Certains désaxés pourraient très bien vouloir engendrer des
monstres, ou des sortes d’esclaves qui seraient à leur service.
Car l’homme est égoïste.
Extropian :
Une technologie est neutre en elle-même, elle peut toujours être
utilisée dans un sens ou dans un autre. En outre, la génétique ne
détermine pas de façon absolue ce que sera l’être après sa
naissance. Ce dernier pourrait d’ailleurs aller plus tard en
justice demander réparation pour des torts qu’il subirait de par
des choix génétiques clairement stupides et préjudiciables opérés
par ses géniteurs.
Conservator :
Mais pourquoi voulez-vous jouer au démiurge ? N’est-ce pas de
l’arrogance, ou pire, de l’hubris ?
Extropian :
La modification de l’homme relève aussi de sa recherche du
bonheur.
Conservator :
Une recherche sans doute illusoire, car il n’échappera jamais à
la souffrance, à la maladie et à la mort.
Extropian :
Certes ! Je ne partage pas les délires de certains sur
l’immortalité ou sur la toute-puissance que promettrait on ne sait
quelle technologie avancée encore inexistante.

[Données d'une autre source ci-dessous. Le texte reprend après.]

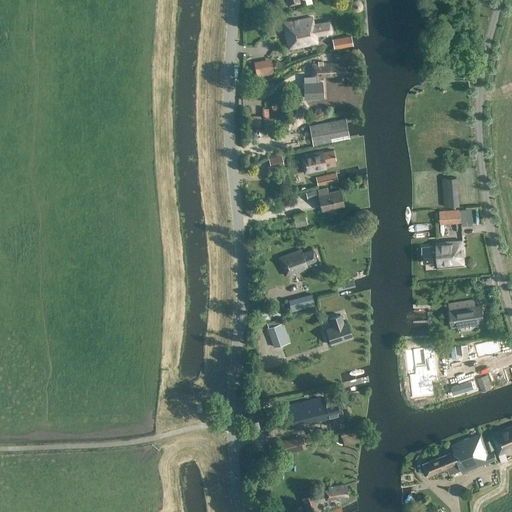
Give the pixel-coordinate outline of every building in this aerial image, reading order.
[(315,35),(330,32),(328,22),(313,25),(311,17),(283,23),(288,48),(316,42),(315,35)] [(350,36),(334,40),(335,49),(352,46),(350,36)] [(271,59),(253,62),(256,76),(273,73),(271,59)] [(317,61),(318,64),(312,65),(312,76),(338,75),(338,74),(346,73),(345,63),(322,64),(322,61),(317,61)] [(296,85),(308,86),(309,73),(297,73),(296,85)] [(247,99),(248,110),(258,109),(257,98),(247,99)] [(248,125),(258,124),(258,114),(247,115),(248,125)] [(309,126),(313,146),(349,139),(345,118),(309,126)] [(251,133),(256,153),(264,151),(259,131),(251,133)] [(300,156),(304,173),(326,168),(324,162),(335,160),(333,150),(322,152),(322,151),(300,156)] [(281,155),(268,158),(270,168),(284,165),(281,155)] [(317,178),(320,187),(337,182),(334,173),(317,178)] [(457,177),(443,178),(444,206),(459,205),(457,177)] [(328,191),(327,188),(305,193),(307,199),(318,196),(321,210),(343,205),(340,188),(328,191)] [(460,209),(461,222),(461,224),(469,219),(470,219),(469,208),(460,209)] [(460,209),(439,210),(440,224),(461,222),(460,209)] [(295,226),(307,224),(304,213),(292,215),(295,226)] [(435,242),(435,245),(424,246),(425,262),(437,260),(437,266),(463,264),(461,239),(435,242)] [(300,249),(278,258),(285,275),(307,267),(306,265),(317,261),(312,249),(302,253),(300,249)] [(291,312),(313,306),(310,294),(288,300),(291,312)] [(450,310),(449,310),(452,326),(483,321),(481,305),(474,306),(473,300),(449,304),(450,310)] [(291,327),(309,323),(305,309),(288,314),(291,327)] [(331,326),(326,328),(331,344),(352,337),(347,321),(343,322),(341,314),(328,318),(331,326)] [(286,334),(282,323),(267,328),(273,347),(281,344),(279,337),(286,334)] [(501,341),(478,347),(481,358),(504,352),(501,341)] [(435,372),(431,348),(405,351),(410,397),(431,394),(429,373),(435,372)] [(450,349),(451,362),(476,360),(475,348),(450,349)] [(440,355),(441,366),(450,365),(450,355),(440,355)] [(478,392),(488,389),(483,375),(473,378),(478,392)] [(319,402),(318,397),(288,405),(293,428),(324,420),(323,418),(342,414),(338,397),(319,402)] [(511,425),(491,435),(499,454),(511,448),(511,425)] [(423,463),(427,476),(437,472),(438,473),(447,470),(449,474),(461,469),(462,473),(496,459),(493,451),(488,453),(481,434),(451,446),(454,451),(423,463)] [(281,443),(284,453),(304,448),(301,439),(281,443)] [(494,449),(491,439),(485,441),(488,451),(494,449)] [(279,481),(277,469),(264,471),(266,483),(279,481)] [(328,488),(330,498),(348,495),(346,484),(328,488)] [(318,511),(312,494),(301,498),(306,511),(318,511)]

Mais il n’y a
aucune raison de s’opposer à de potentiels progrès
technologiques, n’y d’imposer à autrui une éthique
conservatrice, ennemie de la nouveauté voire de la transgression,
seule façon d’avancer dans la nuit de l’ignorance et de
l’incertitude. Libre à vous de penser que la nature humaine est
sacrée, intangible. Mais laissez faire comme ils l’entendent ceux
qui ne partagent pas ce point de vue.